* _Data excerpt_
========

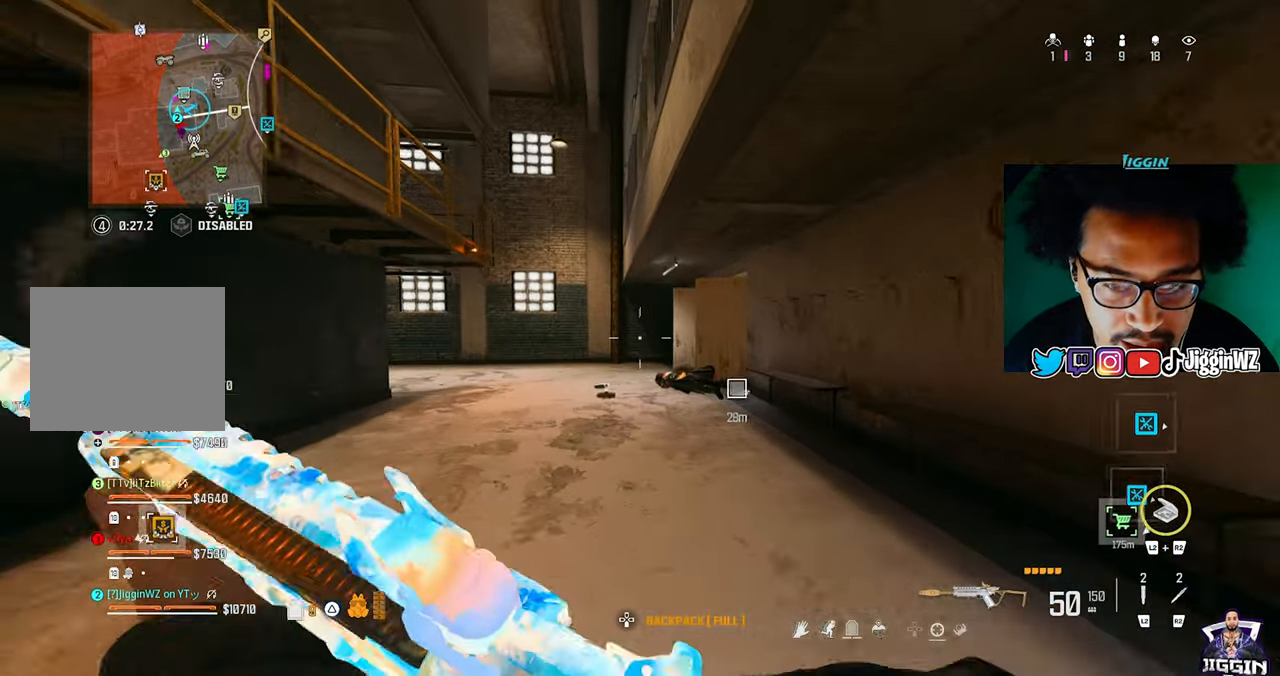
{"buttons": [], "left_stick": "up", "right_stick": "center", "events": []}
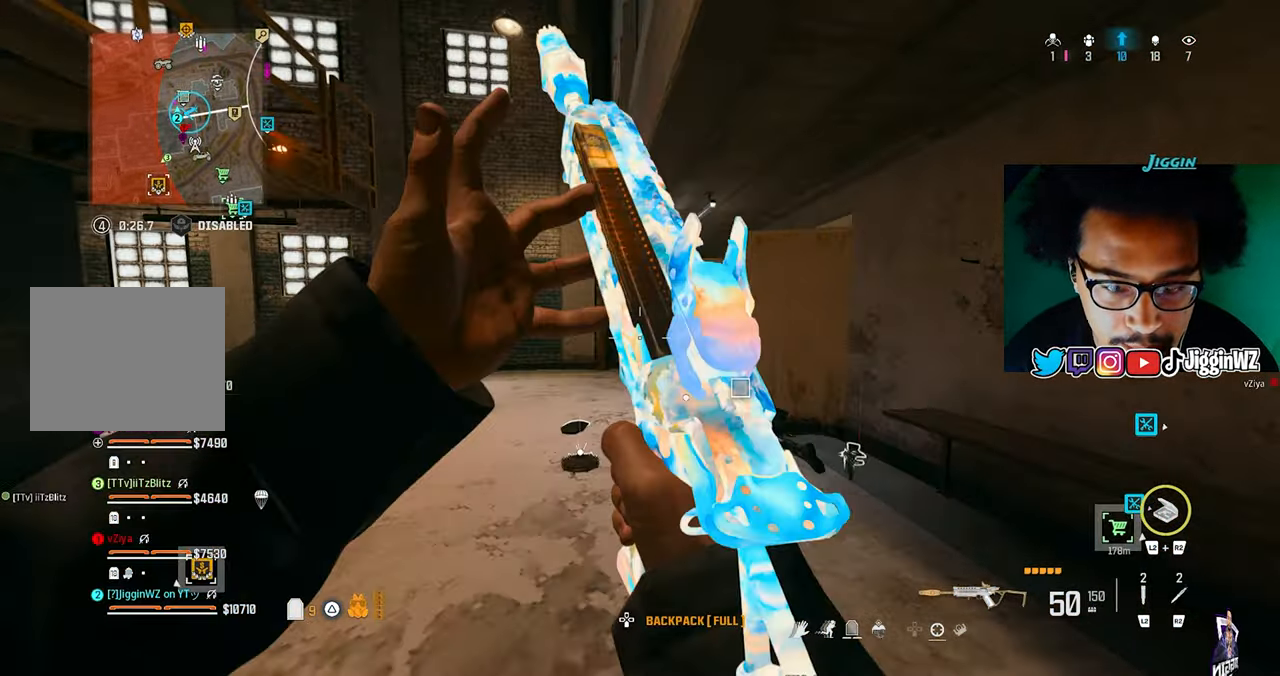
{"buttons": [], "left_stick": "up-right", "right_stick": "down-right", "events": [[267, "right_stick", "up-right"], [333, "CROSS", "down"], [367, "right_stick", "right"], [500, "CROSS", "up"], [500, "left_stick", "up-right"], [500, "right_stick", "down-right"]]}
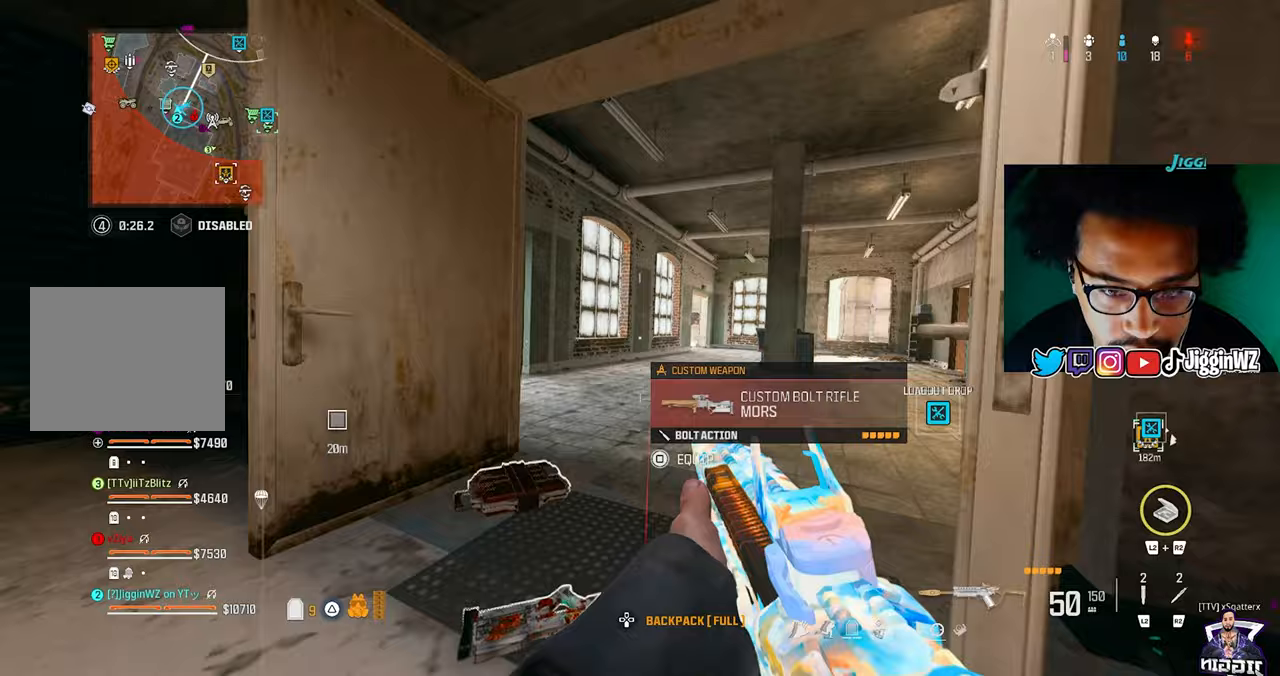
{"buttons": [], "left_stick": "up", "right_stick": "center", "events": [[267, "right_stick", "left"], [400, "left_stick", "up"], [467, "right_stick", "center"]]}
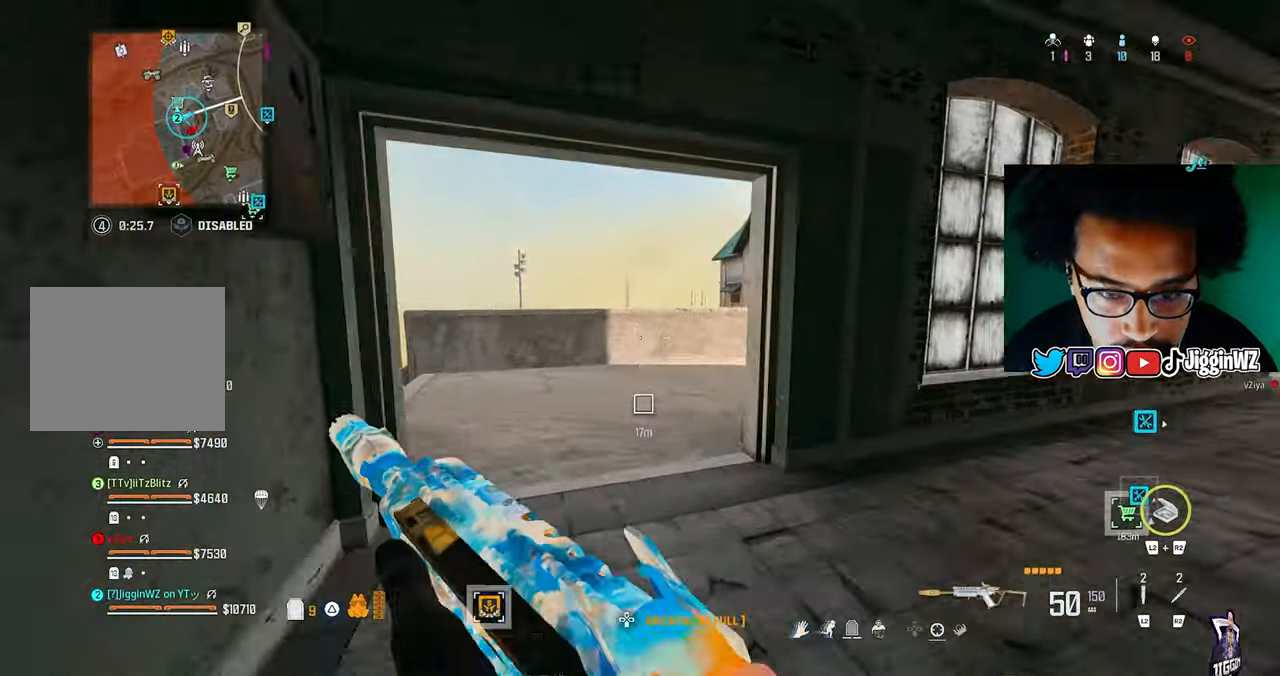
{"buttons": [], "left_stick": "up", "right_stick": "center", "events": []}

========

* _Directions_
Restate all of the material word for word, leaving every picture out.

* _Result for this task_
{"buttons": [], "left_stick": "up", "right_stick": "center", "events": []}
{"buttons": [], "left_stick": "up-right", "right_stick": "down-right", "events": [[267, "right_stick", "up-right"], [333, "CROSS", "down"], [367, "right_stick", "right"], [500, "CROSS", "up"], [500, "left_stick", "up-right"], [500, "right_stick", "down-right"]]}
{"buttons": [], "left_stick": "up", "right_stick": "center", "events": [[267, "right_stick", "left"], [400, "left_stick", "up"], [467, "right_stick", "center"]]}
{"buttons": [], "left_stick": "up", "right_stick": "center", "events": []}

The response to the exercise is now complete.